Chatbots were a good entry-point in that everyone knew how to use them. But they were always going to hit a wall, just as chatbots always do. Now OpenAI has figured out a way to break through that wall. To break out of the chatbox. There's a reason science fiction dating back decades had people talking to computers: it's the most natural way to interact with well, anything. We didn't have the capabilities to do it before – we thought we did, but we didn't: it's both the product and the technology, too many teams focus on just one of those – but now we do.

Obviously, you're not always going to need to or want to talk to a computer. And that's fine, that's why we have other tools and methods of input. Keyboards, mice, etc. It was always going to be a concert of computing.1 But just as Apple ushered in touch with the iPhone, voice needed a new product to usher it in.2 Siri and Alexa had their shot but they weren't nearly smart enough, which in many ways was worse than not working at all. This looks like it works. We'll see – and hear – soon enough...3

Update May 14, 2024: A few more thoughts...
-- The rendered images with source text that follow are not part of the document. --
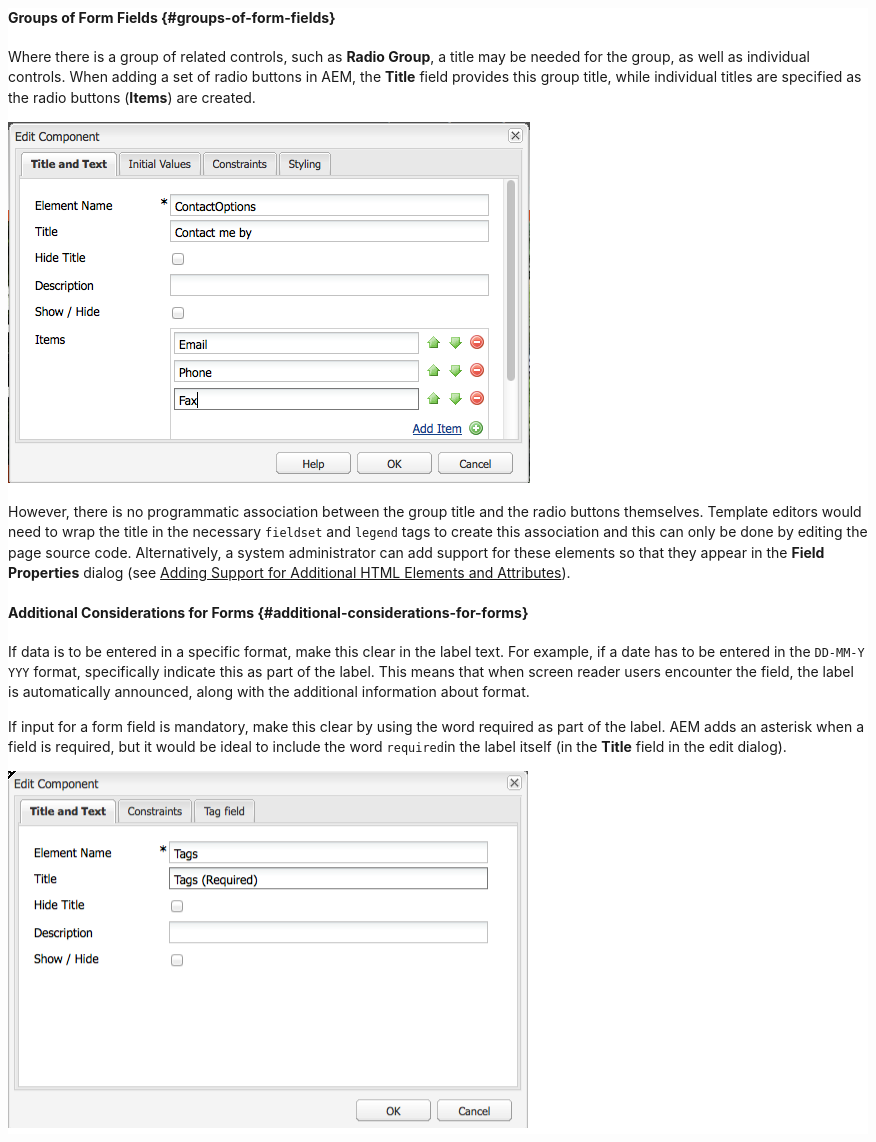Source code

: #### Groups of Form Fields {#groups-of-form-fields}

Where there is a group of related controls, such as **Radio Group**, a title may be needed for the group, as well as individual controls. When adding a set of radio buttons in AEM, the **Title** field provides this group title, while individual titles are specified as the radio buttons (**Items**) are created.

![Adding items to the radio group. The group title is 'Contact me by' - defined in the Title field.](assets/chlimage_1-209.png)

However, there is no programmatic association between the group title and the radio buttons themselves. Template editors would need to wrap the title in the necessary `fieldset` and `legend` tags to create this association and this can only be done by editing the page source code. Alternatively, a system administrator can add support for these elements so that they appear in the **Field Properties** dialog (see [Adding Support for Additional HTML Elements and Attributes](/help/sites-administering/rte-accessible-content.md#adding-support-for-additional-html-elements-and-attributes)).

#### Additional Considerations for Forms {#additional-considerations-for-forms}

If data is to be entered in a specific format, make this clear in the label text. For example, if a date has to be entered in the `DD-MM-YYYY` format, specifically indicate this as part of the label. This means that when screen reader users encounter the field, the label is automatically announced, along with the additional information about format.

If input for a form field is mandatory, make this clear by using the word required as part of the label. AEM adds an asterisk when a field is required, but it would be ideal to include the word `required`in the label itself (in the **Title** field in the edit dialog).

![Adding additional information (the word required) for screen reader users in the ‘Title’ field.](assets/chlimage_1-210.png)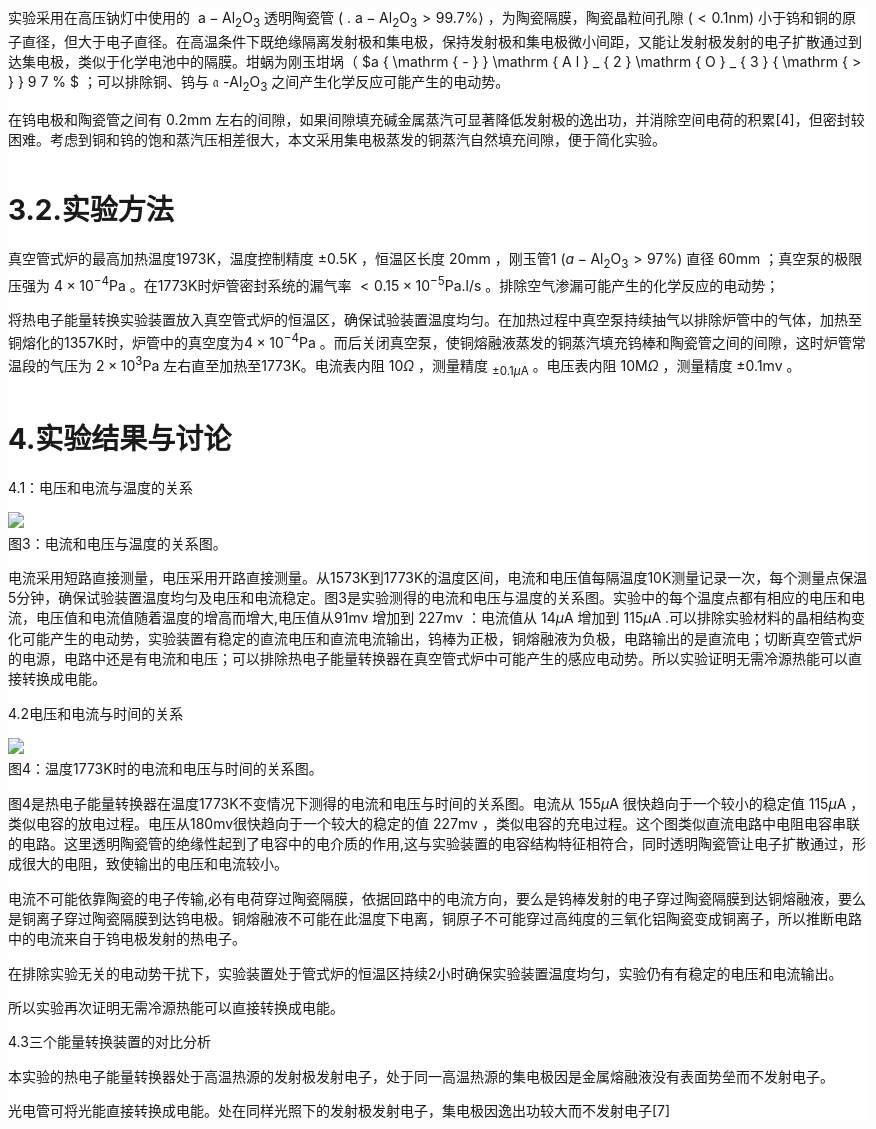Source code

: 实验采用在高压钠灯中使用的 $\mathrm { \ a - A l _ { 2 } O _ { 3 } }$ 透明陶瓷管 ( $\mathrm { . \ a - A l _ { 2 } O _ { 3 } { > } 9 9 . 7 \% } \rangle$ ，为陶瓷隔膜，陶瓷晶粒间孔隙 $\left( < 0 . 1 \mathrm { n m } \right)$ 小于钨和铜的原子直径，但大于电子直径。在高温条件下既绝缘隔离发射极和集电极，保持发射极和集电极微小间距，又能让发射极发射的电子扩散通过到达集电极，类似于化学电池中的隔膜。坩蜗为刚玉坩埚（ $a { \mathrm { - } } \mathrm { A l } _ { 2 } \mathrm { O } _ { 3 } { \mathrm { > } } 9 7 \% \$ ；可以排除铜、钨与 $\mathfrak { a }$ -Al${ } _ { 2 } \mathrm { O } _ { 3 }$ 之间产生化学反应可能产生的电动势。

在钨电极和陶瓷管之间有 $0 . 2 \mathrm { m m }$ 左右的间隙，如果间隙填充碱金属蒸汽可显著降低发射极的逸出功，并消除空间电荷的积累[4]，但密封较困难。考虑到铜和钨的饱和蒸汽压相差很大，本文采用集电极蒸发的铜蒸汽自然填充间隙，便于简化实验。

# 3.2.实验方法

真空管式炉的最高加热温度1973K，温度控制精度 $\pm 0 . 5 \mathrm { K }$ ，恒温区长度 $2 0 \mathrm { m m }$ ，刚玉管1 $( a { - } \mathrm { A l } _ { 2 } \mathrm { O } _ { 3 } { > } 9 7 \% )$ 直径 $6 0 \mathrm { m m }$ ；真空泵的极限压强为 $4 \times 1 0 ^ { - 4 } \mathrm { P a }$ 。在1773K时炉管密封系统的漏气率 $< 0 . 1 5 { \times } 1 0 ^ { - 5 } \mathrm { P a . l / s }$ 。排除空气渗漏可能产生的化学反应的电动势；

将热电子能量转换实验装置放入真空管式炉的恒温区，确保试验装置温度均匀。在加热过程中真空泵持续抽气以排除炉管中的气体，加热至铜熔化的1357K时，炉管中的真空度为$4 \times 1 0 ^ { - 4 } \mathrm { P a }$ 。而后关闭真空泵，使铜熔融液蒸发的铜蒸汽填充钨棒和陶瓷管之间的间隙，这时炉管常温段的气压为 $2 { \times } 1 0 ^ { 3 } \mathrm { P a }$ 左右直至加热至1773K。电流表内阻 $1 0 \Omega$ ，测量精度 $_ { \pm 0 . 1 \mu \mathrm { A } }$ 。电压表内阻 $1 0 \mathrm { M } \Omega$ ，测量精度 $\pm 0 . 1 \mathrm { m v }$ 。

# 4.实验结果与讨论

4.1：电压和电流与温度的关系

![](images/648b17f2359c568c84a88317bbb4cee50696dcb31bdb692b9365fee46caf321d.jpg)  
图3：电流和电压与温度的关系图。

电流采用短路直接测量，电压采用开路直接测量。从1573K到1773K的温度区间，电流和电压值每隔温度10K测量记录一次，每个测量点保温5分钟，确保试验装置温度均匀及电压和电流稳定。图3是实验测得的电流和电压与温度的关系图。实验中的每个温度点都有相应的电压和电流，电压值和电流值随着温度的增高而增大,电压值从91mv 增加到 $2 2 7 \mathrm { m v }$ ：电流值从 $1 4 \mu \mathrm { A }$ 增加到 $1 1 5 \mu \mathrm { A }$ .可以排除实验材料的晶相结构变化可能产生的电动势，实验装置有稳定的直流电压和直流电流输出，钨棒为正极，铜熔融液为负极，电路输出的是直流电；切断真空管式炉的电源，电路中还是有电流和电压；可以排除热电子能量转换器在真空管式炉中可能产生的感应电动势。所以实验证明无需冷源热能可以直接转换成电能。

4.2电压和电流与时间的关系

![](images/3155ae33c8a3392f21f818fd7a5e7ab497215f45254cfbe75982497dd1c1d80d.jpg)  
图4：温度1773K时的电流和电压与时间的关系图。

图4是热电子能量转换器在温度1773K不变情况下测得的电流和电压与时间的关系图。电流从 $1 5 5 \mu \mathrm { A }$ 很快趋向于一个较小的稳定值 $1 1 5 \mu \mathrm { A }$ ，类似电容的放电过程。电压从180mv很快趋向于一个较大的稳定的值 $2 2 7 \mathrm { m v }$ ，类似电容的充电过程。这个图类似直流电路中电阻电容串联的电路。这里透明陶瓷管的绝缘性起到了电容中的电介质的作用,这与实验装置的电容结构特征相符合，同时透明陶瓷管让电子扩散通过，形成很大的电阻，致使输出的电压和电流较小。

电流不可能依靠陶瓷的电子传输,必有电荷穿过陶瓷隔膜，依据回路中的电流方向，要么是钨棒发射的电子穿过陶瓷隔膜到达铜熔融液，要么是铜离子穿过陶瓷隔膜到达钨电极。铜熔融液不可能在此温度下电离，铜原子不可能穿过高纯度的三氧化铝陶瓷变成铜离子，所以推断电路中的电流来自于钨电极发射的热电子。

在排除实验无关的电动势干扰下，实验装置处于管式炉的恒温区持续2小时确保实验装置温度均匀，实验仍有有稳定的电压和电流输出。

所以实验再次证明无需冷源热能可以直接转换成电能。

4.3三个能量转换装置的对比分析

本实验的热电子能量转换器处于高温热源的发射极发射电子，处于同一高温热源的集电极因是金属熔融液没有表面势垒而不发射电子。

光电管可将光能直接转换成电能。处在同样光照下的发射极发射电子，集电极因逸出功较大而不发射电子[7]
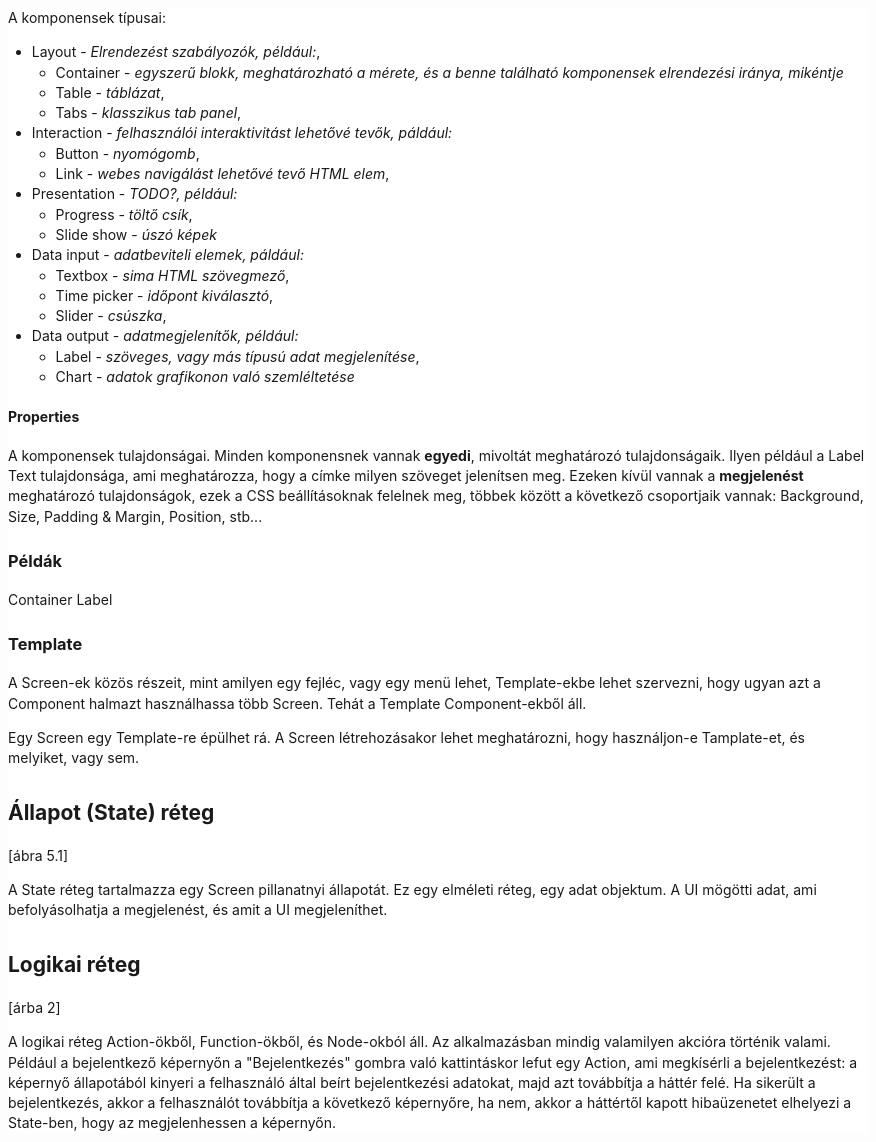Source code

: A komponensek típusai:
* Layout - _Elrendezést szabályozók, például:_,
  * Container - _egyszerű blokk, meghatározható a mérete, és a benne található komponensek elrendezési iránya, mikéntje_
  * Table - _táblázat_,
  * Tabs - _klasszikus tab panel_,
* Interaction - _felhasználói interaktivitást lehetővé tevők, páldául:_
  * Button - _nyomógomb_,
  * Link - _webes navigálást lehetővé tevő HTML elem_,
* Presentation - _TODO?, például:_
  * Progress - _töltő csík_,
  * Slide show - _úszó képek_
* Data input - _adatbeviteli elemek, páldául:_
  * Textbox - _sima HTML szövegmező_,
  * Time picker - _időpont kiválasztó_,
  * Slider - _csúszka_,
* Data output - _adatmegjelenítők, például:_
  * Label - _szöveges, vagy más típusú adat megjelenítése_,
  * Chart - _adatok grafikonon való szemléltetése_

#### Properties
A komponensek tulajdonságai. Minden komponensnek vannak **egyedi**, mivoltát meghatározó tulajdonságaik. Ilyen például a Label Text tulajdonsága, ami meghatározza, hogy a címke milyen szöveget jelenítsen meg. Ezeken kívül vannak a **megjelenést** meghatározó tulajdonságok, ezek a CSS beállításoknak felelnek meg, többek között a következő csoportjaik vannak: Background, Size, Padding & Margin, Position, stb...

### Példák

Container
Label

### Template
A Screen-ek közös részeit, mint amilyen egy fejléc, vagy egy menü lehet, Template-ekbe lehet szervezni, hogy ugyan azt a Component halmazt használhassa  több Screen. Tehát a Template Component-ekből áll.

Egy Screen egy Template-re épülhet rá. A Screen létrehozásakor lehet meghatározni, hogy használjon-e Tamplate-et, és melyiket, vagy sem.

## Állapot (State) réteg
[ábra 5.1]

A State réteg tartalmazza egy Screen pillanatnyi állapotát. Ez egy elméleti réteg, egy adat objektum. A UI mögötti adat, ami befolyásolhatja a megjelenést, és amit a UI megjeleníthet.

## Logikai réteg
[árba 2]

A logikai réteg Action-ökből, Function-ökből, és Node-okból áll.
Az alkalmazásban mindig valamilyen akcióra történik valami. Például a bejelentkező képernyőn a "Bejelentkezés" gombra való kattintáskor lefut egy Action, ami megkísérli a bejelentkezést: a képernyő állapotából kinyeri a felhasználó által beírt bejelentkezési adatokat, majd azt továbbítja a háttér felé. Ha sikerült a bejelentkezés, akkor a felhasználót továbbítja a következő képernyőre, ha nem, akkor a háttértől kapott hibaüzenetet elhelyezi a State-ben, hogy az megjelenhessen a képernyőn.
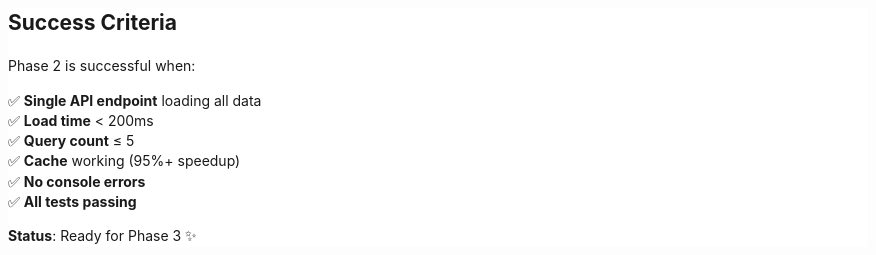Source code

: 
## Success Criteria

Phase 2 is successful when:

✅ **Single API endpoint** loading all data  
✅ **Load time** < 200ms  
✅ **Query count** ≤ 5  
✅ **Cache** working (95%+ speedup)  
✅ **No console errors**  
✅ **All tests passing**  

**Status**: Ready for Phase 3 ✨
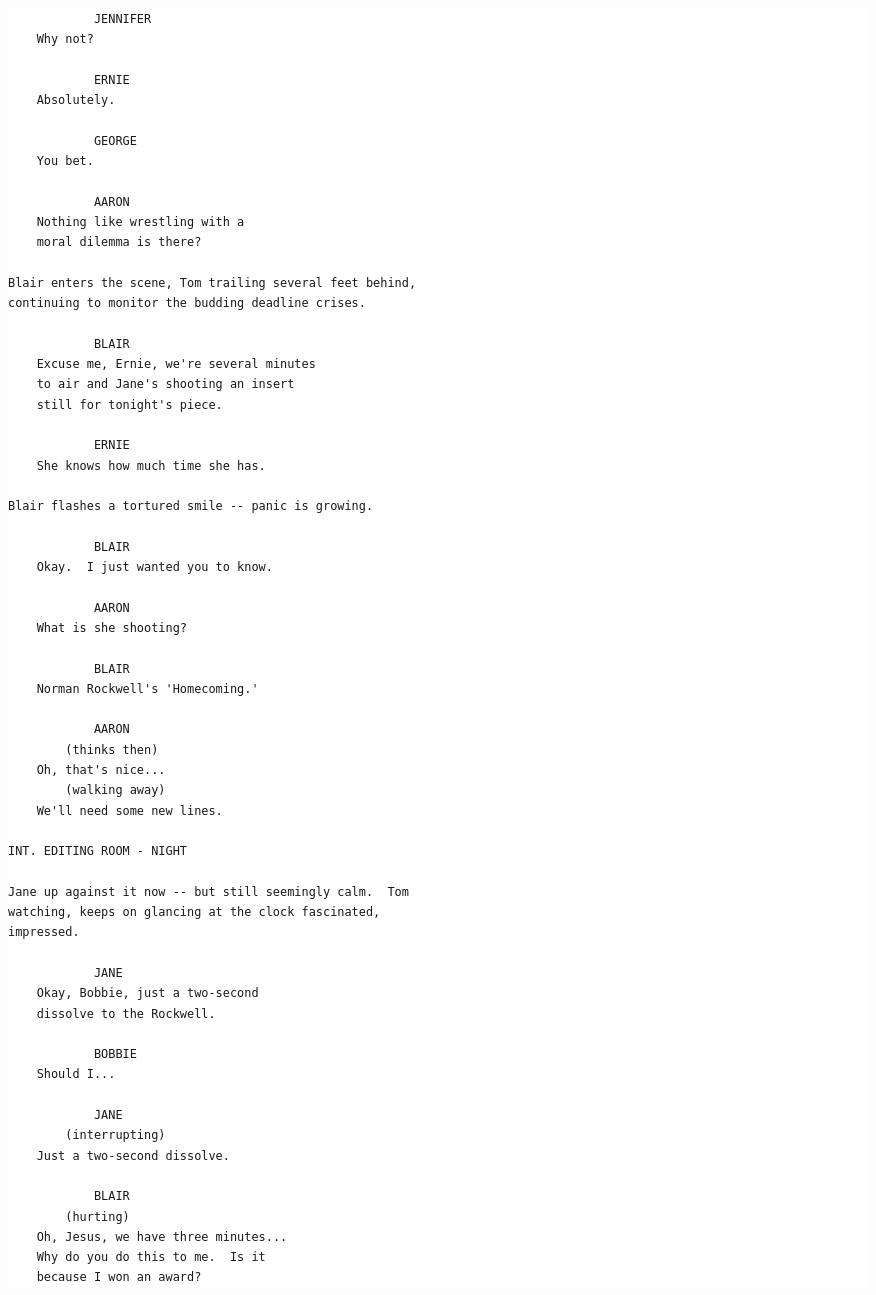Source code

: 				JENNIFER
		Why not?

				ERNIE
		Absolutely.

				GEORGE
		You bet.

				AARON
		Nothing like wrestling with a
		moral dilemma is there?

	Blair enters the scene, Tom trailing several feet behind,
	continuing to monitor the budding deadline crises.

				BLAIR
		Excuse me, Ernie, we're several minutes
		to air and Jane's shooting an insert
		still for tonight's piece.

				ERNIE
		She knows how much time she has.

	Blair flashes a tortured smile -- panic is growing.

				BLAIR
		Okay.  I just wanted you to know.

				AARON
		What is she shooting?

				BLAIR
		Norman Rockwell's 'Homecoming.'

				AARON
			(thinks then)
		Oh, that's nice...
			(walking away)
		We'll need some new lines.

	INT. EDITING ROOM - NIGHT

	Jane up against it now -- but still seemingly calm.  Tom
	watching, keeps on glancing at the clock fascinated,
	impressed.

				JANE
		Okay, Bobbie, just a two-second
		dissolve to the Rockwell.

				BOBBIE
		Should I...

				JANE
			(interrupting)
		Just a two-second dissolve.

				BLAIR
			(hurting)
		Oh, Jesus, we have three minutes...
		Why do you do this to me.  Is it
		because I won an award?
1 I almost can't believe I wrote these posts seven years ago. Appropriate usage of Her imagery too...

2 Her is getting all the love here, and rightfully so -- clearly the voice they gave GPT-4o in the demos was intentional... but let's not forget TARS from Interstellar! Cough, cough.

3 The rumors suggesting Apple could partner with OpenAI for iOS 18 are particularly interesting here. What if GPT-4o plays nice with Siri? Would Apple have them, um, courage to allow such a fundamental outsourcing?